**Your goal**
All of the data that follows should be retyped exactly, please, except the pictures.
Supplied information below:
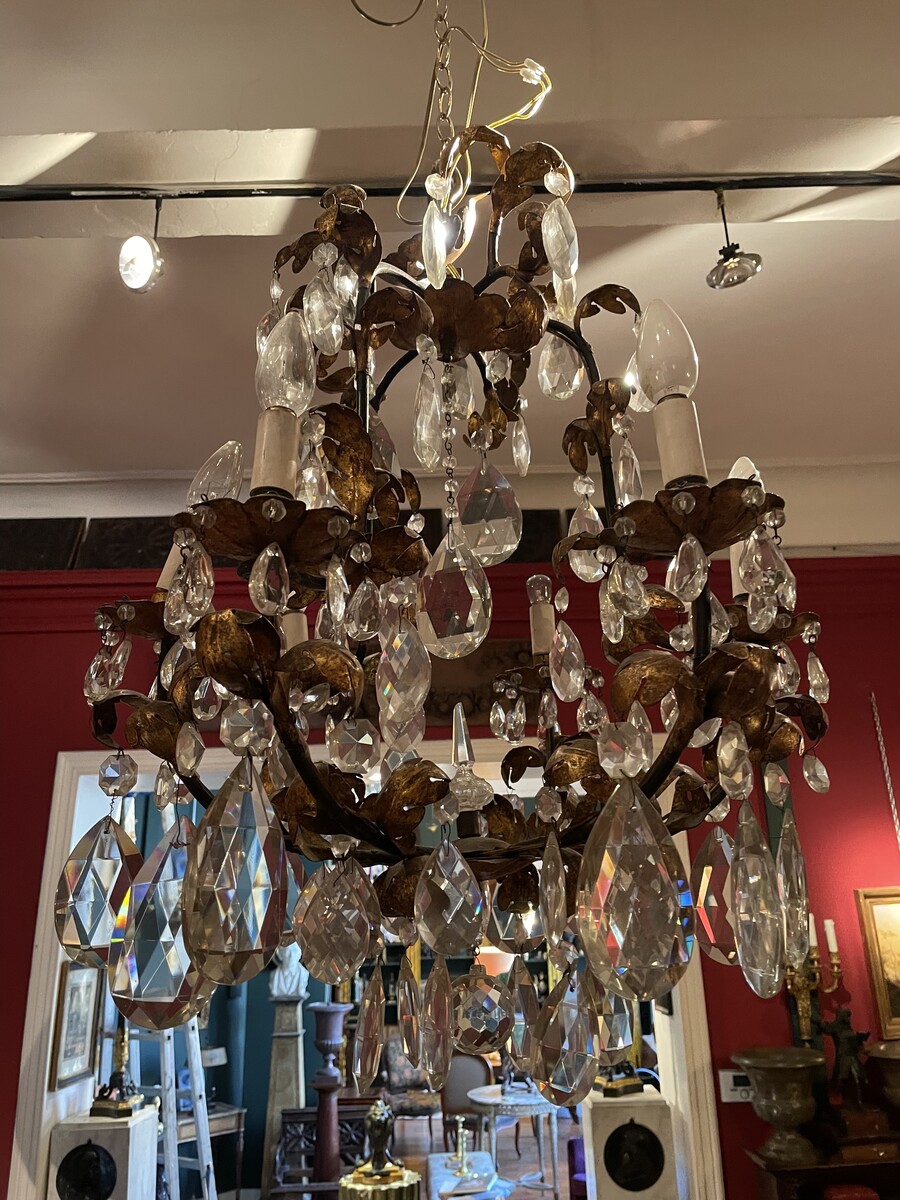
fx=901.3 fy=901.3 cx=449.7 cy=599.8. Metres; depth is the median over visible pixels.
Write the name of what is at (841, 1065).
figurine
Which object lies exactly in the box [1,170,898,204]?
track rail
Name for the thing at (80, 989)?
framed picture
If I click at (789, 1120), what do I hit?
urn
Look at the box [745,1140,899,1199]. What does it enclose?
wooden cabinet
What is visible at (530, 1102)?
round table
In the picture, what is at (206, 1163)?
stepladder
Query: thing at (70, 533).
wooden panel
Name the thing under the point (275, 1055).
pedestal
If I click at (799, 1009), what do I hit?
candelabra
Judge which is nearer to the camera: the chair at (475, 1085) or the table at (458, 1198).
the table at (458, 1198)
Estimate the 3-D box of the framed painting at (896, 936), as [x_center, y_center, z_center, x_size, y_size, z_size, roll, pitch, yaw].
[1.872,1.394,3.505,0.520,0.533,0.047,-2,-19,0]
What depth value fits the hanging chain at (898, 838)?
3.72 m
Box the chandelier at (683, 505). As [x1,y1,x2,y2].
[74,1,833,1099]
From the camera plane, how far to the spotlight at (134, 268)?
2.26 m
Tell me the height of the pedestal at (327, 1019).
1.271 m
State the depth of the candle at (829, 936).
3.35 m
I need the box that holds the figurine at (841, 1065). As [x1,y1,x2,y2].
[822,1006,875,1124]
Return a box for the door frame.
[11,727,717,1199]
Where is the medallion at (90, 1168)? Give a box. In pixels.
[55,1141,118,1199]
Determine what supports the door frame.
in the red wall at (53, 742)
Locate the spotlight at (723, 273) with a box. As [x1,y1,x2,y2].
[705,184,763,289]
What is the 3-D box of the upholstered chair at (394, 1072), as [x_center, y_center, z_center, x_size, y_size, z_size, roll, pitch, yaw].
[-0.300,4.022,7.315,0.508,0.836,0.545,6,-20,-21]
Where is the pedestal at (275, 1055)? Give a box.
[262,992,307,1196]
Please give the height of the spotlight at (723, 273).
0.301 m
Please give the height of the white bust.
0.506 m
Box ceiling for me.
[0,0,899,486]
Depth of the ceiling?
2.52 m
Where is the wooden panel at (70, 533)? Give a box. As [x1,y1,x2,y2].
[0,516,85,569]
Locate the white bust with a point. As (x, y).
(290, 969)
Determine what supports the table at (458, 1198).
on the floor
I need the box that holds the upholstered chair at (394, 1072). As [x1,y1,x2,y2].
[381,1035,440,1150]
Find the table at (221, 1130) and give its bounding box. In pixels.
[175,1101,244,1199]
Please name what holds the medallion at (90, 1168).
attached to the pedestal at (129, 1178)
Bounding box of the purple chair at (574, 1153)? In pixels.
[568,1135,586,1199]
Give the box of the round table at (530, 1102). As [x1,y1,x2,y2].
[467,1082,562,1197]
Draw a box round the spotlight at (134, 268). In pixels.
[116,193,164,294]
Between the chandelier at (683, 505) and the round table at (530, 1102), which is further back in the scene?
the round table at (530, 1102)
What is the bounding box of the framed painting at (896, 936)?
[855,887,899,1040]
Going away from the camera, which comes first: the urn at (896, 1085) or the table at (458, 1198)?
the urn at (896, 1085)
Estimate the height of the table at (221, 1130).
0.688 m
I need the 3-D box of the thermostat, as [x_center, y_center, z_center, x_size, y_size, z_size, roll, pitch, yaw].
[1.073,1.808,3.354,0.129,0.107,0.026,-2,-19,0]
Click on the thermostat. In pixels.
(738, 1087)
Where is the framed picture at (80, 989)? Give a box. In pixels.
[50,961,102,1090]
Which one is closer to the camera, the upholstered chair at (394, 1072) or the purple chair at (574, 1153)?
the purple chair at (574, 1153)
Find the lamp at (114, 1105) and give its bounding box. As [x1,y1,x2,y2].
[90,1016,142,1117]
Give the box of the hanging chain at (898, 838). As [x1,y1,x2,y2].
[870,692,899,849]
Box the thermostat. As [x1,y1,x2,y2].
[718,1068,752,1102]
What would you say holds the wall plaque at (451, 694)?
attached to the red wall at (53, 742)
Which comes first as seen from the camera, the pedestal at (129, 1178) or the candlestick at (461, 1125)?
the pedestal at (129, 1178)
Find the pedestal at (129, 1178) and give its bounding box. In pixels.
[48,1106,160,1199]
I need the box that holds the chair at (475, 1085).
[440,1051,493,1154]
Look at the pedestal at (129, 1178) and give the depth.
3.48 m
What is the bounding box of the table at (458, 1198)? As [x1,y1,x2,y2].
[425,1152,512,1199]
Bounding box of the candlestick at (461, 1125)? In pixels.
[450,1115,471,1174]
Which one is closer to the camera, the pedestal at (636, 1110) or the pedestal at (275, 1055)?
the pedestal at (636, 1110)
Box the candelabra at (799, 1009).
[785,927,842,1051]
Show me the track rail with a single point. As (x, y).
(614, 190)
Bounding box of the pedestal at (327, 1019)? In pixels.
[308,1003,350,1194]
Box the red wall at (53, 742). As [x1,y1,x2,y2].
[0,545,899,1199]
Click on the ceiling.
(302, 112)
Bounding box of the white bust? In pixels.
[269,941,306,997]
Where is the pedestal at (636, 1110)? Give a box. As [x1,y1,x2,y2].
[582,1088,679,1199]
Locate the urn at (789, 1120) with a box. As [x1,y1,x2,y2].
[735,1048,824,1165]
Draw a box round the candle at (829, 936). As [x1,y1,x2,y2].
[823,919,838,956]
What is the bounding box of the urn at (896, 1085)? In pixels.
[867,1039,899,1129]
End of Supplied information.
**Your solution**
fx=901.3 fy=901.3 cx=449.7 cy=599.8. Metres; depth is the median over visible pixels.
Write the name of what is at (841, 1065).
figurine
Which object lies exactly in the box [1,170,898,204]?
track rail
Name for the thing at (80, 989)?
framed picture
If I click at (789, 1120), what do I hit?
urn
Look at the box [745,1140,899,1199]. What does it enclose?
wooden cabinet
What is visible at (530, 1102)?
round table
In the picture, what is at (206, 1163)?
stepladder
Query: thing at (70, 533).
wooden panel
Name the thing under the point (275, 1055).
pedestal
If I click at (799, 1009), what do I hit?
candelabra
Judge which is nearer to the camera: the chair at (475, 1085) or the table at (458, 1198).
the table at (458, 1198)
Estimate the 3-D box of the framed painting at (896, 936), as [x_center, y_center, z_center, x_size, y_size, z_size, roll, pitch, yaw].
[1.872,1.394,3.505,0.520,0.533,0.047,-2,-19,0]
What depth value fits the hanging chain at (898, 838)?
3.72 m
Box the chandelier at (683, 505). As [x1,y1,x2,y2].
[74,1,833,1099]
From the camera plane, how far to the spotlight at (134, 268)?
2.26 m
Tell me the height of the pedestal at (327, 1019).
1.271 m
State the depth of the candle at (829, 936).
3.35 m
I need the box that holds the figurine at (841, 1065). As [x1,y1,x2,y2].
[822,1006,875,1124]
Return a box for the door frame.
[11,727,717,1199]
Where is the medallion at (90, 1168)? Give a box. In pixels.
[55,1141,118,1199]
Determine what supports the door frame.
in the red wall at (53, 742)
Locate the spotlight at (723, 273) with a box. As [x1,y1,x2,y2].
[705,184,763,289]
What is the 3-D box of the upholstered chair at (394, 1072), as [x_center, y_center, z_center, x_size, y_size, z_size, roll, pitch, yaw].
[-0.300,4.022,7.315,0.508,0.836,0.545,6,-20,-21]
Where is the pedestal at (275, 1055)? Give a box.
[262,992,307,1196]
Please give the height of the spotlight at (723, 273).
0.301 m
Please give the height of the white bust.
0.506 m
Box ceiling for me.
[0,0,899,486]
Depth of the ceiling?
2.52 m
Where is the wooden panel at (70, 533)? Give a box. As [x1,y1,x2,y2].
[0,516,85,569]
Locate the white bust with a point. As (x, y).
(290, 969)
Determine what supports the table at (458, 1198).
on the floor
I need the box that holds the upholstered chair at (394, 1072). As [x1,y1,x2,y2].
[381,1035,440,1150]
Find the table at (221, 1130) and give its bounding box. In pixels.
[175,1101,244,1199]
Please name what holds the medallion at (90, 1168).
attached to the pedestal at (129, 1178)
Bounding box of the purple chair at (574, 1153)? In pixels.
[568,1135,586,1199]
Give the box of the round table at (530, 1102). As [x1,y1,x2,y2].
[467,1082,562,1197]
Draw a box round the spotlight at (134, 268). In pixels.
[116,193,164,294]
Between the chandelier at (683, 505) and the round table at (530, 1102), which is further back in the scene?
the round table at (530, 1102)
What is the bounding box of the framed painting at (896, 936)?
[855,887,899,1040]
Going away from the camera, which comes first: the urn at (896, 1085) or the table at (458, 1198)?
the urn at (896, 1085)
Estimate the height of the table at (221, 1130).
0.688 m
I need the 3-D box of the thermostat, as [x_center, y_center, z_center, x_size, y_size, z_size, roll, pitch, yaw].
[1.073,1.808,3.354,0.129,0.107,0.026,-2,-19,0]
Click on the thermostat. In pixels.
(738, 1087)
Where is the framed picture at (80, 989)? Give a box. In pixels.
[50,961,102,1090]
Which one is closer to the camera, the upholstered chair at (394, 1072) or the purple chair at (574, 1153)?
the purple chair at (574, 1153)
Find the lamp at (114, 1105) and give its bounding box. As [x1,y1,x2,y2].
[90,1016,142,1117]
Give the box of the hanging chain at (898, 838). As [x1,y1,x2,y2].
[870,692,899,849]
Box the thermostat. As [x1,y1,x2,y2].
[718,1068,752,1102]
What would you say holds the wall plaque at (451, 694)?
attached to the red wall at (53, 742)
Which comes first as seen from the camera, the pedestal at (129, 1178) or the candlestick at (461, 1125)?
the pedestal at (129, 1178)
Find the pedestal at (129, 1178) and give its bounding box. In pixels.
[48,1106,160,1199]
I need the box that holds the chair at (475, 1085).
[440,1051,493,1154]
Look at the pedestal at (129, 1178) and give the depth.
3.48 m
What is the bounding box of the table at (458, 1198)? As [x1,y1,x2,y2].
[425,1152,512,1199]
Bounding box of the candlestick at (461, 1125)? In pixels.
[450,1115,471,1174]
Which one is closer to the camera, the pedestal at (636, 1110) or the pedestal at (275, 1055)?
the pedestal at (636, 1110)
Box the candelabra at (799, 1009).
[785,927,842,1051]
Show me the track rail with a single point. As (x, y).
(614, 190)
Bounding box of the pedestal at (327, 1019)? In pixels.
[308,1003,350,1194]
Box the red wall at (53, 742). As [x1,y1,x2,y2].
[0,545,899,1199]
Click on the ceiling.
(302, 112)
Bounding box of the white bust? In pixels.
[269,941,306,997]
Where is the pedestal at (636, 1110)? Give a box. As [x1,y1,x2,y2].
[582,1088,679,1199]
Locate the urn at (789, 1120) with a box. As [x1,y1,x2,y2].
[735,1048,824,1165]
Draw a box round the candle at (829, 936). As [x1,y1,x2,y2].
[823,919,838,956]
What is the bounding box of the urn at (896, 1085)? In pixels.
[867,1039,899,1129]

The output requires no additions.